Dan ayat-ayat lainnya teramat banyak untuk
disebutkan sampai-sampai sebagian besar kalangan Syafi’i mengatakan,
“Di
dalam Al Qur`an terdapat seribu dalil atau bahkan lebih menunjukkan
bahwa Allah ta’ala tinggi di atas makhlukNya.” (Majmu’ul Fatawa: 5/226).

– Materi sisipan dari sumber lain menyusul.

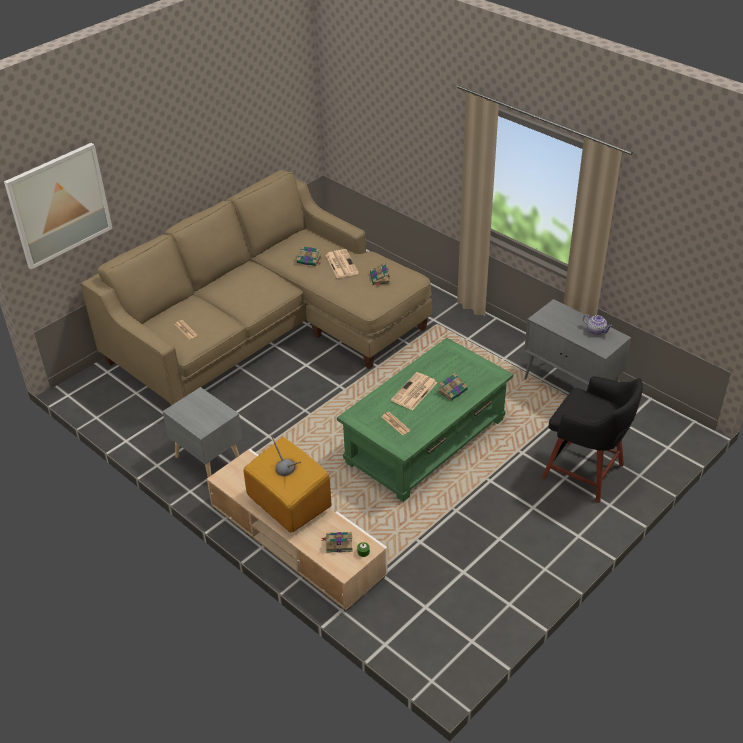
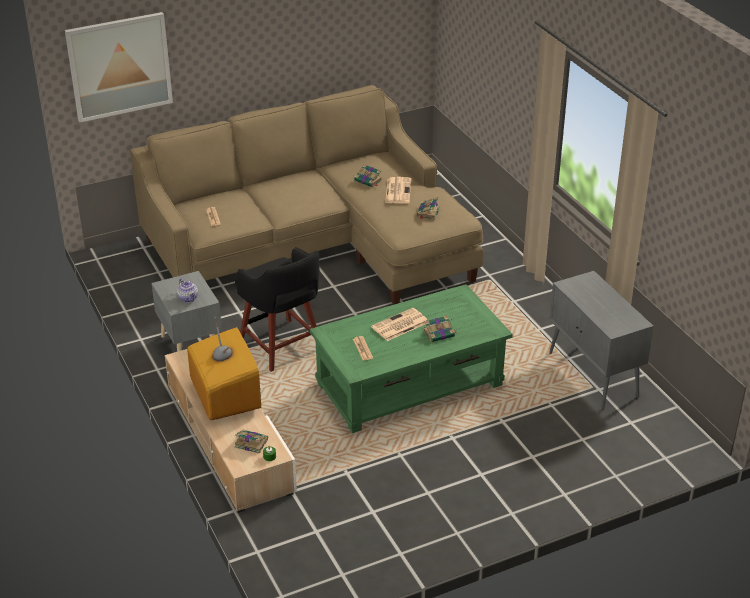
camera: 20 degrees right, 5 degrees down
black stool [542,376,643,503] -> black stool moved to [235,247,319,372]
teapot [583,314,612,335] -> teapot moved to [177,278,198,302]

Di dalam Shohih Bukhori dan Muslim dari sahabat Abu Bakroh radhiyallahu
‘anhu bahwa ketika Rosulullah shallallahu ‘alaihi wa sallam berkhutbah
di hadapan manusia pada hari Arafah, beliau berkata, “Ya Allah,
saksikanlah” (seraya mengangkat jari telunjuknya ke arah langit). Semua
orang yang berakal akan menetapkan bahwa ketinggian adalah sifat
sempurna sedangkan kebalikannya adalah sifat kekurangan, sementara Allah
‘azza wa jalla tersucikan dari hal-hal yang bersifat kekurangan, ini
semua menunjukkan bahwa Dzat Allah di atas langit adalah suatu
kesempurnaan bagiNya.
Demikian pula secara fitroh, semua kaum muslimin
di belahan dunia apabila berdo’a mengangkat kedua tangannya ke langit,
tidak didapatkan seorang pun dari mereka apabila mengatakan, “Ya Allah,
ampunilah dosaku” mengarahkan kedua tangannya ke tanah
-selama-lamanya!!-
menunjukkan secara fitrah, semua manusia menetapkan
bahwa Dzat Allah di atas langit.
Para pembaca, perjalanan waktu yang cukup lama aqidah Islam ini tak
lagi dikenal dan diketahui mayoritas umat Islam, seakan-akan sirna dari
sumbernya, malah sebaliknya faham-faham Jahmiyah, Asy’ariyah,
Mu’tazilah, dan ahli kalam yang merajalela bak wabah penyakit yang
menular.
Kalangan anak-anak, remaja, dan para orang tua, bahkan sang
ustadz atau kyai dan guru ngaji bila ditanya, “Di mana Allah?” serempak
menjawab, “Allah ada di mana-mana.” Inna lillahi wa inna ilaihi roji’un.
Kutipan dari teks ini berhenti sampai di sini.